To demonstrate the utilities of the methods, we analyzed RNA-Seq data of two different types of cancer samples. Read-mapping bias of the alternative alleles of SNVs (20–22
) was removed using our previously developed mapping strategy (10
). Our results suggest that 26–45% of genes demonstrated ASE patterns in the studied cancer cells at an FDR of ~5%. We also demonstrated that the cis
-regulatory mechanisms underlying ASE may be inferred from RNA-Seq data for hundreds of genes in each sample at FDRs <20%. We chose parameters in this analysis such that a relatively relaxed FDR was reached since these predictions provide candidate events that can be further examined for disease relevance (such as in GWAS results) and molecular validations. Thus, a relatively large repository of candidates to start with may be beneficial. Nevertheless, the parameters can be adjusted (e.g. a smaller P-
value cutoff of the Fisher’s exact test, Supplementary Methods
) if a lower FDR is desired. In addition, approaches other than FDR analysis (e.g. Bonferroni correction) may be used to account for multiple hypothesis testing, which may change the number and statistical stringency of the final results.
The ASE profiles of shared SNVs of the two data sets overlap significantly, despite their substantial difference in the types of cells and diseases involved. This observation confirms that genetic factors play an important role in gene regulation. On the other hand, the prevalence of ASE differs between the two samples, with the breast cancer data showing a much higher percentage of genes with ASE. This difference may be explained by the considerable difference in their genetic backgrounds or, possibly, expression or functional difference of trans
-acting factors regulating the ASE patterns.
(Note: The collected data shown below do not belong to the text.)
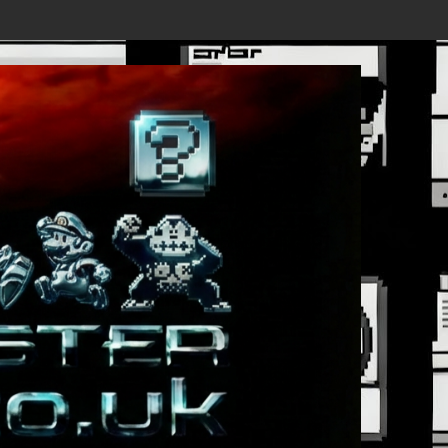
ails Revealed, First Trailer Released!
Save the date 3/4/26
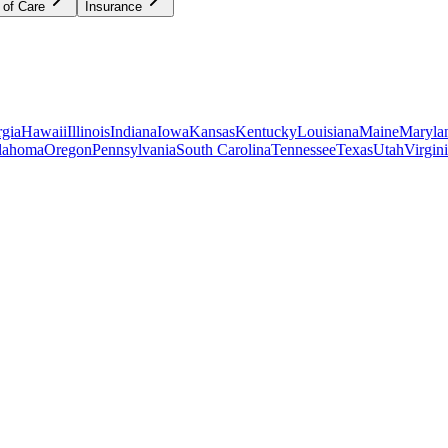
 of Care
Insurance
gia
Hawaii
Illinois
Indiana
Iowa
Kansas
Kentucky
Louisiana
Maine
Maryla
lahoma
Oregon
Pennsylvania
South Carolina
Tennessee
Texas
Utah
Virgin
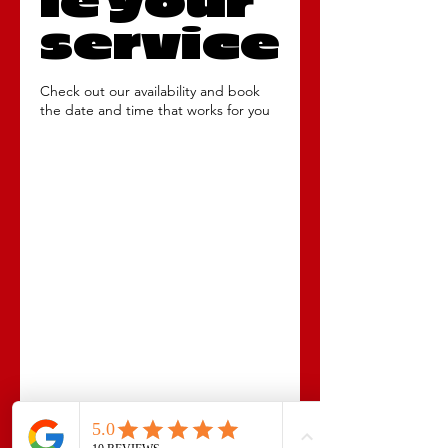
le your
service
Check out our availability and book
the date and time that works for you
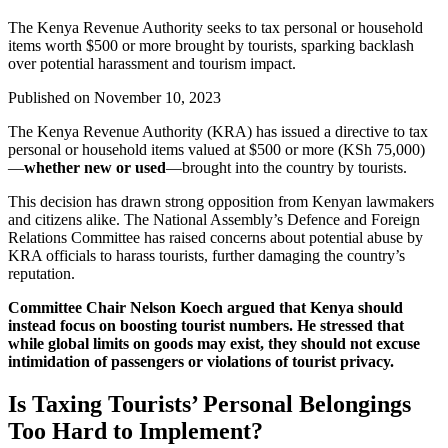
The Kenya Revenue Authority seeks to tax personal or household
items worth $500 or more brought by tourists, sparking backlash
over potential harassment and tourism impact.
Published on
November 10, 2023
The Kenya Revenue Authority (KRA) has issued a directive to tax
personal or household items valued at $500 or more (KSh 75,000)
—
whether new or used
—brought into the country by tourists.
This decision has drawn strong opposition from Kenyan lawmakers
and citizens alike. The National Assembly’s Defence and Foreign
Relations Committee has raised concerns about potential abuse by
KRA officials to harass tourists, further damaging the country’s
reputation.
Committee Chair Nelson Koech argued that Kenya should
instead focus on boosting tourist numbers. He stressed that
while global limits on goods may exist, they should not excuse
intimidation of passengers or violations of tourist privacy.
Is Taxing Tourists’ Personal Belongings
Too Hard to Implement?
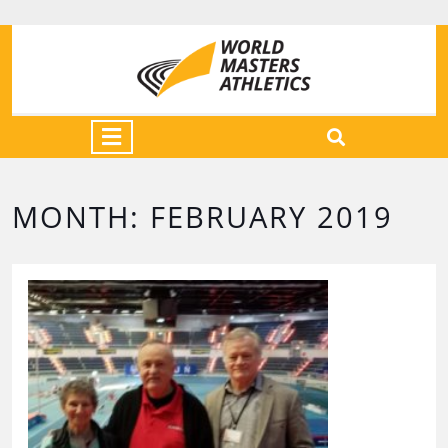
MONTH:
FEBRUARY 2019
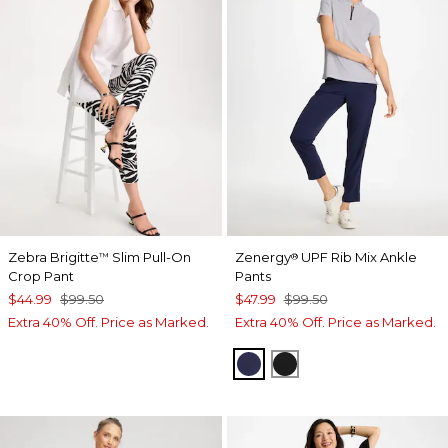
Zebra Brigitte
Slim Pull-On
Zenergy
UPF Rib Mix Ankle
™
®
Crop Pant
Pants
$44.99
$99.50
$47.99
$99.50
Extra 40% Off. Price as Marked.
Extra 40% Off. Price as Marked.
PASSPORT BLUE
BLACK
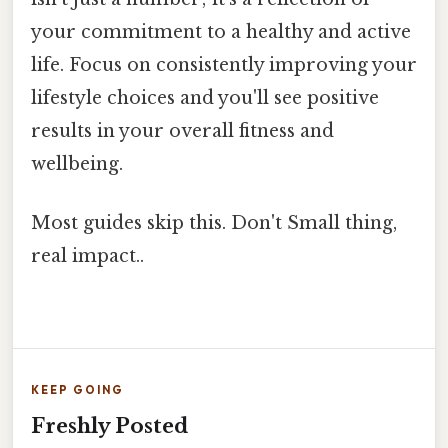
your commitment to a healthy and active
life. Focus on consistently improving your
lifestyle choices and you'll see positive
results in your overall fitness and
wellbeing.
Most guides skip this. Don't Small thing,
real impact..
KEEP GOING
Freshly Posted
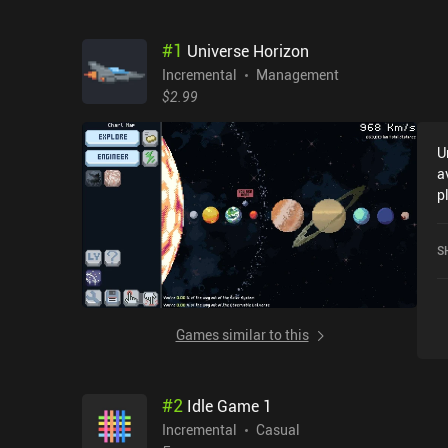
#
1
Universe Horizon
Incremental
Management
$2.99
U
a
p
f
i
S
G
Games similar to this
#
2
Idle Game 1
Incremental
Casual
For the small number of SNVs predicted to be under allele-specific regulation at the levels of whole gene or mRNA processing in both samples, their associated categories of potential cis
-regulatory mechanisms are highly concordant in the two samples (Supplementary Table S4
). This finding indicates that studies of ASE in a specific cell type may be extrapolated to infer functional roles of disease-associated SNPs or mutations even if the cell type is not directly related to the disease. Indeed, we found many common genes between those with allele-specific regulation and those reported in recent GWASs. Combining the two samples, 182 such genes were involved in GWAS disease association, confirming that cis
-regulation is an essential aspect in the function of genetic variants.
Although RNA-Seq allows de novo
identification of biallelically expressed SNVs, we utilized known SNVs in the respective samples to avoid the complication by RNA editing events (10
). Although whole-genome sequencing data are not yet available for many samples, knowledge of heterozygous SNVs can be readily obtained from exome sequencing or microarray analysis. With the extraordinary improvement in high-throughput technologies in recent years, an unprecedented amount of transcriptome sequencing data is becoming available. Bioinformatic analyses that can examine and integrate such data sets to address a wide variety of biological questions are highly desirable. In this study, we demonstrated that analyses of RNA-Seq data revealed a large number of allele-specific events potentially associated with different types of cis
-regulatory mechanisms of gene expression. Such studies may provide a solid foundation to facilitate further investigations of the genetic basis of human diseases.